Part A: First, conduct a t-test to determine if there is a statistically significant difference in gestational times between women who did and did not receive the Tdap vaccine at level \(\alpha = 0.05\)
Part B: Now use the filter function from dplyr to create a subset of this data containing only women who received the Tdap vaccine (Vac = 1). Using the subset, create a linear regression model investigating the relationship between when the woman received the Tdap vaccine and the delivery time in weeks. What impact does vaccine time appear to have on delivery time?
Part C: Find and interpret the Multiple \(R^2\) value from your summary output in Part B. Does when a woman received a Tdap vaccine appear to be a good predictor of when her baby was delivered? Give your answer in terms of variance explained.

Question 3

This question will again consider the mtcars dataset built into R

data(mtcars)

We will be investigating the relationship between the weight of a car (independent variable) and its miles per gallon (dependent variable). In addition to this, we will also be using the number of carburetors as a second independent variable.

Part A: Create a linear model predicting mpg with the covariates wt and carb.

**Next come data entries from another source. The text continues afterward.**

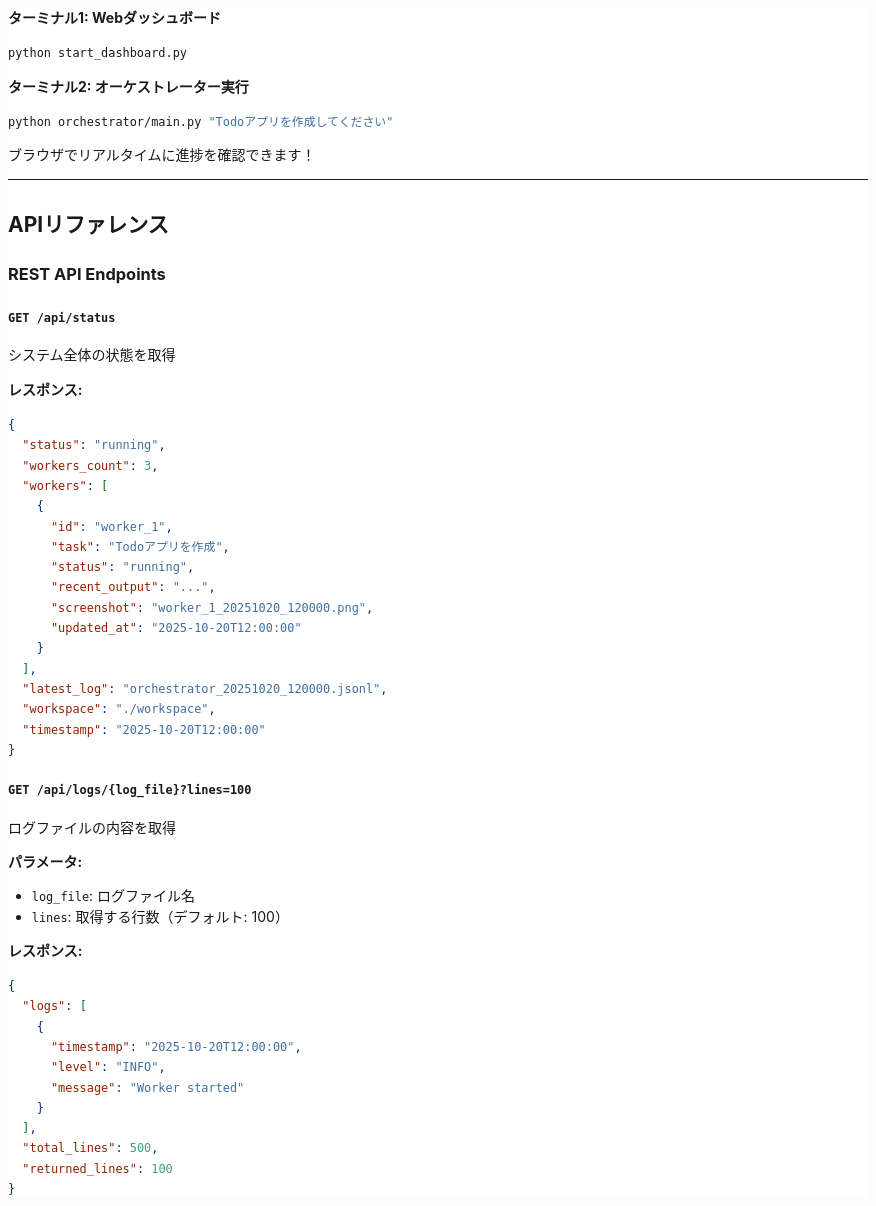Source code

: **ターミナル1: Webダッシュボード**
```bash
python start_dashboard.py
```

**ターミナル2: オーケストレーター実行**
```bash
python orchestrator/main.py "Todoアプリを作成してください"
```

ブラウザでリアルタイムに進捗を確認できます！

---

## APIリファレンス

### REST API Endpoints

#### `GET /api/status`

システム全体の状態を取得

**レスポンス:**
```json
{
  "status": "running",
  "workers_count": 3,
  "workers": [
    {
      "id": "worker_1",
      "task": "Todoアプリを作成",
      "status": "running",
      "recent_output": "...",
      "screenshot": "worker_1_20251020_120000.png",
      "updated_at": "2025-10-20T12:00:00"
    }
  ],
  "latest_log": "orchestrator_20251020_120000.jsonl",
  "workspace": "./workspace",
  "timestamp": "2025-10-20T12:00:00"
}
```

#### `GET /api/logs/{log_file}?lines=100`

ログファイルの内容を取得

**パラメータ:**
- `log_file`: ログファイル名
- `lines`: 取得する行数（デフォルト: 100）

**レスポンス:**
```json
{
  "logs": [
    {
      "timestamp": "2025-10-20T12:00:00",
      "level": "INFO",
      "message": "Worker started"
    }
  ],
  "total_lines": 500,
  "returned_lines": 100
}
```
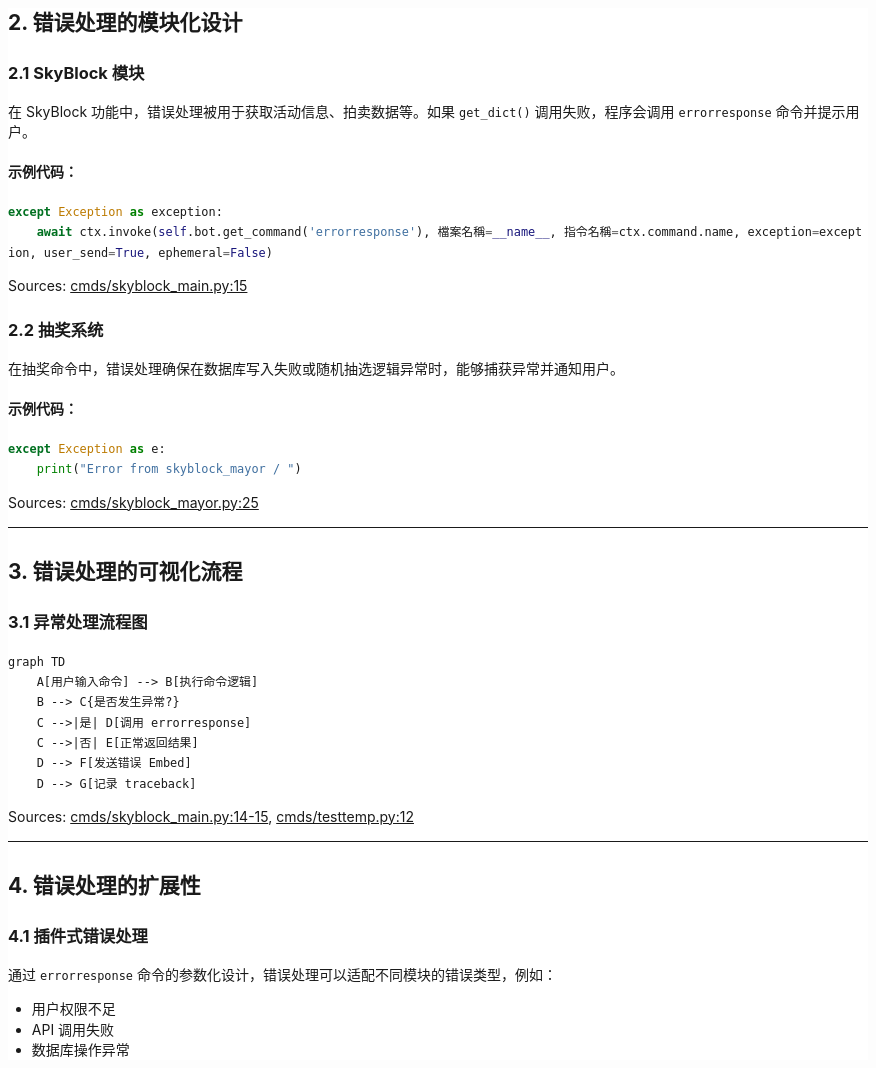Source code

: 
## 2. 错误处理的模块化设计

### 2.1 SkyBlock 模块
在 SkyBlock 功能中，错误处理被用于获取活动信息、拍卖数据等。如果 `get_dict()` 调用失败，程序会调用 `errorresponse` 命令并提示用户。

#### 示例代码：
```python
except Exception as exception:
    await ctx.invoke(self.bot.get_command('errorresponse'), 檔案名稱=__name__, 指令名稱=ctx.command.name, exception=exception, user_send=True, ephemeral=False)
```
Sources: [cmds/skyblock_main.py:15]()

### 2.2 抽奖系统
在抽奖命令中，错误处理确保在数据库写入失败或随机抽选逻辑异常时，能够捕获异常并通知用户。

#### 示例代码：
```python
except Exception as e:
    print("Error from skyblock_mayor / ")
```
Sources: [cmds/skyblock_mayor.py:25]()

---

## 3. 错误处理的可视化流程

### 3.1 异常处理流程图
```mermaid
graph TD
    A[用户输入命令] --> B[执行命令逻辑]
    B --> C{是否发生异常?}
    C -->|是| D[调用 errorresponse]
    C -->|否| E[正常返回结果]
    D --> F[发送错误 Embed]
    D --> G[记录 traceback]
```
Sources: [cmds/skyblock_main.py:14-15](), [cmds/testtemp.py:12]()

---

## 4. 错误处理的扩展性

### 4.1 插件式错误处理
通过 `errorresponse` 命令的参数化设计，错误处理可以适配不同模块的错误类型，例如：
- 用户权限不足
- API 调用失败
- 数据库操作异常
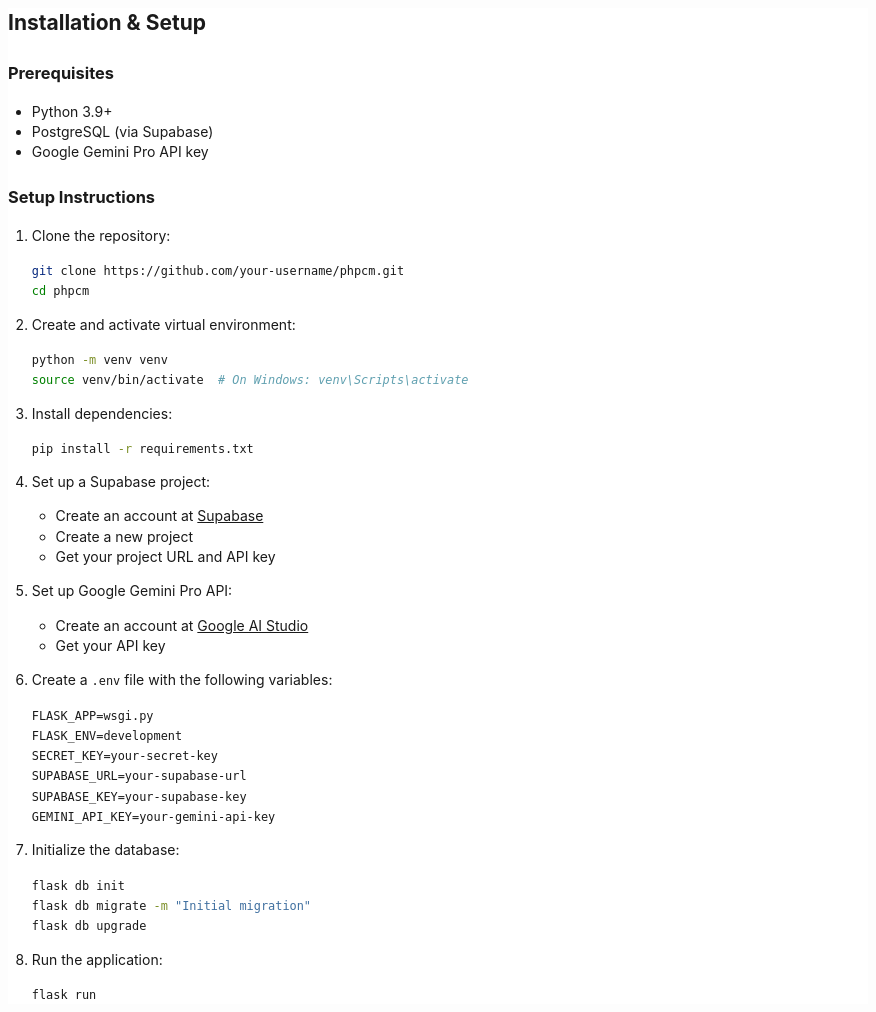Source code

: ## Installation & Setup

### Prerequisites

- Python 3.9+
- PostgreSQL (via Supabase)
- Google Gemini Pro API key

### Setup Instructions

1. Clone the repository:
   ```bash
   git clone https://github.com/your-username/phpcm.git
   cd phpcm
   ```

2. Create and activate virtual environment:
   ```bash
   python -m venv venv
   source venv/bin/activate  # On Windows: venv\Scripts\activate
   ```

3. Install dependencies:
   ```bash
   pip install -r requirements.txt
   ```

4. Set up a Supabase project:
   - Create an account at [Supabase](https://supabase.com/)
   - Create a new project
   - Get your project URL and API key

5. Set up Google Gemini Pro API:
   - Create an account at [Google AI Studio](https://ai.google.dev/)
   - Get your API key

6. Create a `.env` file with the following variables:
   ```
   FLASK_APP=wsgi.py
   FLASK_ENV=development
   SECRET_KEY=your-secret-key
   SUPABASE_URL=your-supabase-url
   SUPABASE_KEY=your-supabase-key
   GEMINI_API_KEY=your-gemini-api-key
   ```

7. Initialize the database:
   ```bash
   flask db init
   flask db migrate -m "Initial migration"
   flask db upgrade
   ```

8. Run the application:
   ```bash
   flask run
   ```
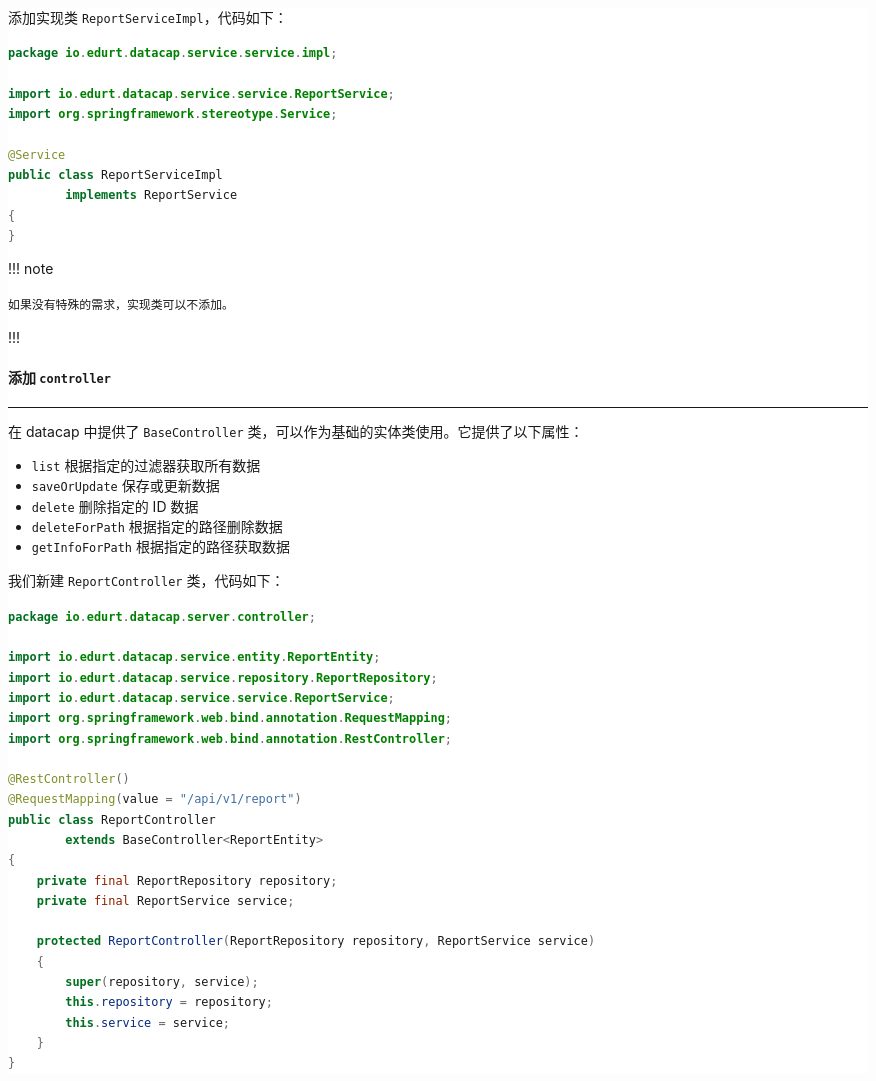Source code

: 添加实现类 `ReportServiceImpl`，代码如下：

```java
package io.edurt.datacap.service.service.impl;

import io.edurt.datacap.service.service.ReportService;
import org.springframework.stereotype.Service;

@Service
public class ReportServiceImpl
        implements ReportService
{
}

```

!!! note

    如果没有特殊的需求，实现类可以不添加。
!!!

#### 添加 `controller`

---

在 datacap 中提供了 `BaseController` 类，可以作为基础的实体类使用。它提供了以下属性：

- `list` 根据指定的过滤器获取所有数据
- `saveOrUpdate` 保存或更新数据
- `delete` 删除指定的 ID 数据
- `deleteForPath` 根据指定的路径删除数据
- `getInfoForPath` 根据指定的路径获取数据

我们新建 `ReportController` 类，代码如下：

```java
package io.edurt.datacap.server.controller;

import io.edurt.datacap.service.entity.ReportEntity;
import io.edurt.datacap.service.repository.ReportRepository;
import io.edurt.datacap.service.service.ReportService;
import org.springframework.web.bind.annotation.RequestMapping;
import org.springframework.web.bind.annotation.RestController;

@RestController()
@RequestMapping(value = "/api/v1/report")
public class ReportController
        extends BaseController<ReportEntity>
{
    private final ReportRepository repository;
    private final ReportService service;

    protected ReportController(ReportRepository repository, ReportService service)
    {
        super(repository, service);
        this.repository = repository;
        this.service = service;
    }
}

```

Based on the results, does it appear that the number of carburetors has a relationship with fuel economy (mpg)?
Part B: By default, carb is stored in the dataset as an integer value. Use the mutate function to create a new variable in the mtcars dataset called carb_factor that is equal to carb_factor = fator(carb). This will turn the new variable into a categorical one instead of an integer
Part C: Create a new linear model, this time predicting mpg with wt and carb_factor. What has changed this time? Specifically, what do the covariates in the new model represent, and how is this different from what we saw in Part A? (Hint: how do the estimates for factor_carb change as the number of carbs increases?)
Part D: Based on your assessment in Part C, which of these two models do you think is more appropriate for predicting miles per gallon? In other words, does the number of carburetors appear to make more sense as a continuous variable or a categorical one?